Allein der Preisschock an der Zapfsäule ist für den Finanzminister schätzungsweise zusätzliche drei Milliarden Euro im Jahr wert. Deshalb liegt FDP-Chef Guido Westerwelle mit seiner Forderung genau richtig, für Energie einen reduzierten Mehrwertsteuersatz von nur noch sieben Prozent zu erheben.

Dass ausgerechnet der blasse Quoten-Wirtschaftsminister Michael Glos (CSU) die Gegenrede hält, gibt ein bezeichnendes Bild politischer Kompetenz ab: Die horrenden Energiekosten in Deutschland haben sich längst zum Hemmschuh für das Wachstum in unserem Land entwickelt. Der „Brotpreis des 21. Jahrhunderts“, wie Westerwelle die Energiekosten bezeichnet hat, muss für die gesamte Nation bezahlbar bleiben – und darf nicht nur den Staat satt machen.

Detlef von Seggern
27.03.2008, 09:53
Wahlen stehen vor der Tür!
Dies macht sich immer mehr bemerkbar, durch Vorschläge "gewisser" Politiker! So diesmal der FDP-Chef Guido Westerwelle, mit seinen Vorschlag, die Mehrwertsteuer für Energie,abzusenken!

Beim "Otto-Normalverbraucher" mag dieser Vorschlag, des FDP-Chefs auf Zustimmung gestoßen sein,aber bei der Großen Koalition!?

Als "Profi-Politiker" sollte auch ein Herr Westermann wissen, das Vorschläge, zu Gunsten des "Volkes" und zu "Ungunsten" des Staates, niemals die Zustimmung der "etablierten" Parteien hervorrufen wird!

Dies ist schlicht gesagt, "Bauernfängerei", vor den in diesem, wie im nächsten Jahr, anstehenden Wahlen?!!

BadnerBube
02.04.2008, 13:03
Ich bin auch für eine Reduzierung des Steuersatzs auf Energie.

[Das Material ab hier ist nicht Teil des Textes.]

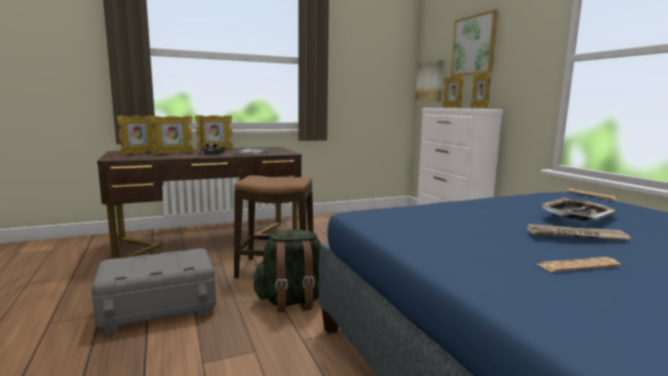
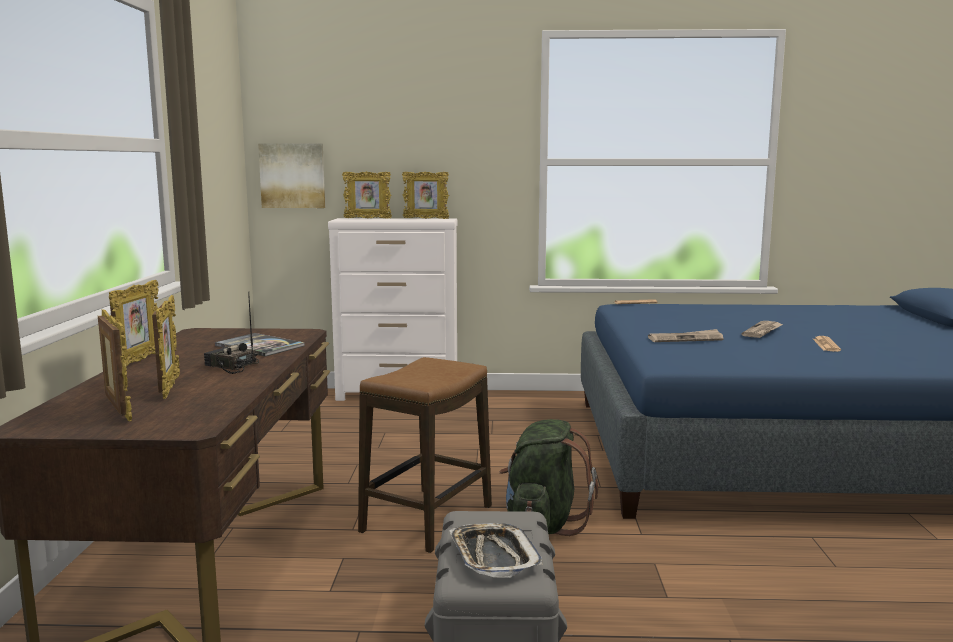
camera: 65 degrees left, 0 degrees up
(465, 213) = (685, 339): none -> newspaper
(474, 45) = (389, 128): picture -> none
(576, 214) = (711, 318): tray -> tray (493, 556)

Das gehört zu den Grundbedürfnissen genau so wie das Essen.
Lebensmittel haben den reduzierten Mehrwertsteuersatz schon ewig, sofern man sie im Laden kauft und mitnimmt, isst man im Lokal gilt der normale Steuersatz:confused:.

Bücher und Zeitschriften haben auch einen reduzierten Steuersatz, warum das heute noch so ist weiß ich auch nicht. Das Grundbedürfniss auf Information wird doch heutzutage anders gedeckt.

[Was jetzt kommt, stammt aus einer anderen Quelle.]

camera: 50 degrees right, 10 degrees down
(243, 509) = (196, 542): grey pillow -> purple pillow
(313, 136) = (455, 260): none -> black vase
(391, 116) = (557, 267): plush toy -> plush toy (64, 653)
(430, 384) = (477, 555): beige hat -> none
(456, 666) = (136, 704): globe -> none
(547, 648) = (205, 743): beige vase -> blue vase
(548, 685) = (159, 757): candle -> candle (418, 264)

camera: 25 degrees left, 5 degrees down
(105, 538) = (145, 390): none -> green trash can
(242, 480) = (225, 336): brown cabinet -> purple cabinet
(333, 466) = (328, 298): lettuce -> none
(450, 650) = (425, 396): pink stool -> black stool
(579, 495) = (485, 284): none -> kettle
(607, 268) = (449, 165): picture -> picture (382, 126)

Aber auch wenn Energie preiswerter werden sollte durch eine Steuersenkung (an die ich nicht glaube) gilt trotzdem noch dass Energie gespart werden muß.

NewsUser
02.04.2008, 13:58
Wahlen stehen vor der Tür!
Dies macht sich immer mehr bemerkbar,

Das ist wohl bekannt und deshalb auch einzuordnen.


... auf Zustimmung gestoßen sein,aber bei der Großen Koalition!?

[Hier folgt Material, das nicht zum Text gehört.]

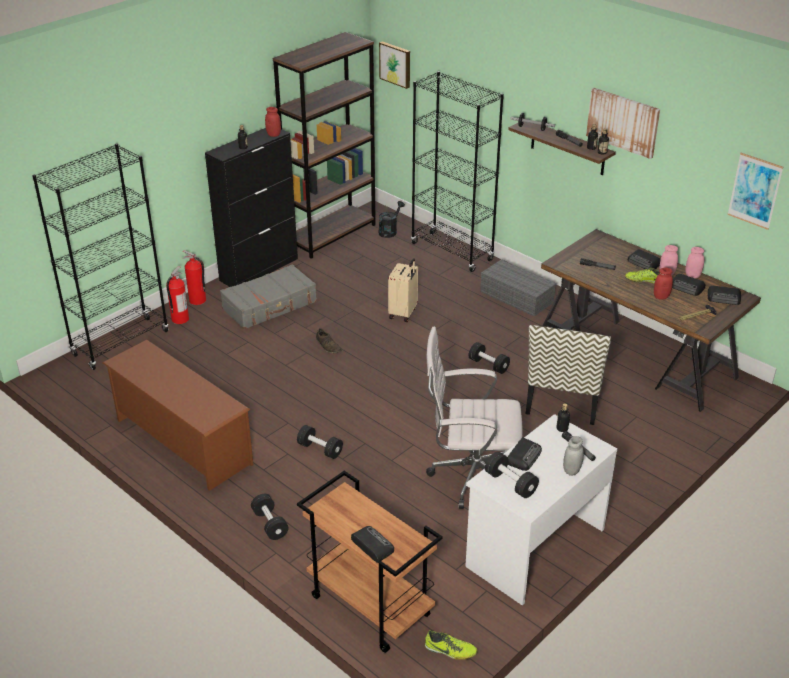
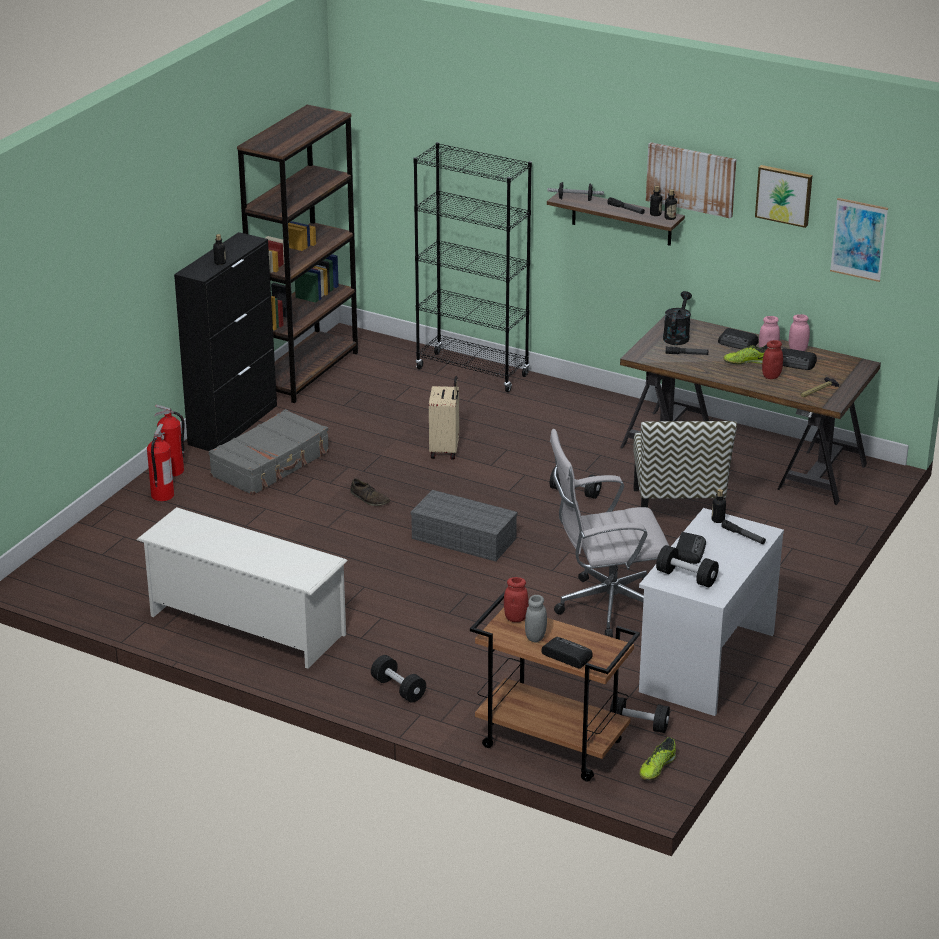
camera: 15 degrees left, 5 degrees down
(121, 343) = (101, 533): black bookcase -> none
(182, 441) = (245, 625): brown shoe rack -> white shoe rack
(273, 135) = (249, 243): red jar -> red jar (515, 618)
(320, 449) = (417, 607): black dumbbell -> black dumbbell (638, 725)
(389, 231) = (380, 358): black watering can -> black watering can (677, 336)
(396, 64) = (371, 139): picture -> picture (784, 195)
(450, 651) = (657, 768): shoe -> shoe turned 120 degrees clockwise
(518, 297) = (577, 413): grey storage box -> grey storage box (465, 538)
(572, 470) = (745, 556): grey jar -> grey jar (535, 637)
(724, 298) = (841, 368): radio -> none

Die sind hier ja nicht gefragt, und deshalb ist dieser Vorschlag nicht schlechter geworden.


Als "Profi-Politiker" sollte auch ein Herr Westermann wissen, das Vorschläge, zu Gunsten des "Volkes" und zu "Ungunsten" des Staates, niemals die Zustimmung der "etablierten" Parteien hervorrufen wird!

In unserem Grundgesetz steht:
"Die Macht geht vom Volke aus"
Nutzen wir unsere Macht, klagen wir doch mal gegen den Gesetzgeber unsere Rechte ein.


Dies ist schlicht gesagt, "Bauernfängerei", vor den in diesem, wie im nächsten Jahr, anstehenden Wahlen?!!

Das sehe ich nicht so. Mit seinem Vorschlag rennt Herr Westerwelle, nicht Westermann, offene Türen ein.
Wir sollten nicht nur rum maulen und schelten sondern uns wehren.

Der aus'm Enzkreis
02.04.2008, 18:17
Das wäre nur gerecht, weil Strom ist heutzutage (mit) den Grundnahrungsmittel gleich zu setzen. Deshalb wäre es nur gerecht. Ohne Strom keine Kühlung, in der Regel.
Gleichzeitig sollten sich die Bürger=Wähler aber auch überlegen, wem sie hauptsächlich diese hohen Energiepreise zu verdanken haben. Den Grünen, die die Sozis unter der Ära Rot/Grün genötigt haben bei diesem Schwachsinn mit zu machen mit ihrer bescheuerten Ökosteuer.